─── Records to process ───

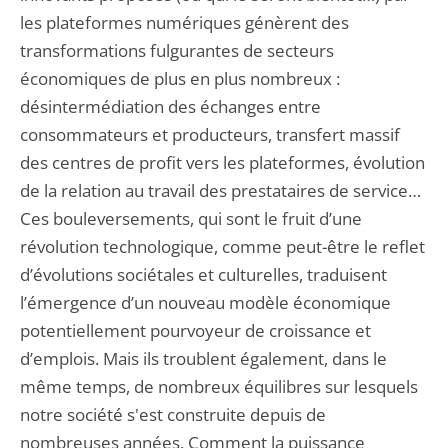
les plateformes numériques génèrent des
transformations fulgurantes de secteurs
économiques de plus en plus nombreux :
désintermédiation des échanges entre
consommateurs et producteurs, transfert massif
des centres de profit vers les plateformes, évolution
de la relation au travail des prestataires de service…
Ces bouleversements, qui sont le fruit d’une
révolution technologique, comme peut-être le reflet
d’évolutions sociétales et culturelles, traduisent
l’émergence d’un nouveau modèle économique
potentiellement pourvoyeur de croissance et
d’emplois. Mais ils troublent également, dans le
même temps, de nombreux équilibres sur lesquels
notre société s'est construite depuis de
nombreuses années. Comment la puissance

───

* **What to produce**
Find each line above that contains the word "plateformes" and copy it out in full. Case counts when matching.

* **Answer to the exercise**
les plateformes numériques génèrent des
des centres de profit vers les plateformes, évolution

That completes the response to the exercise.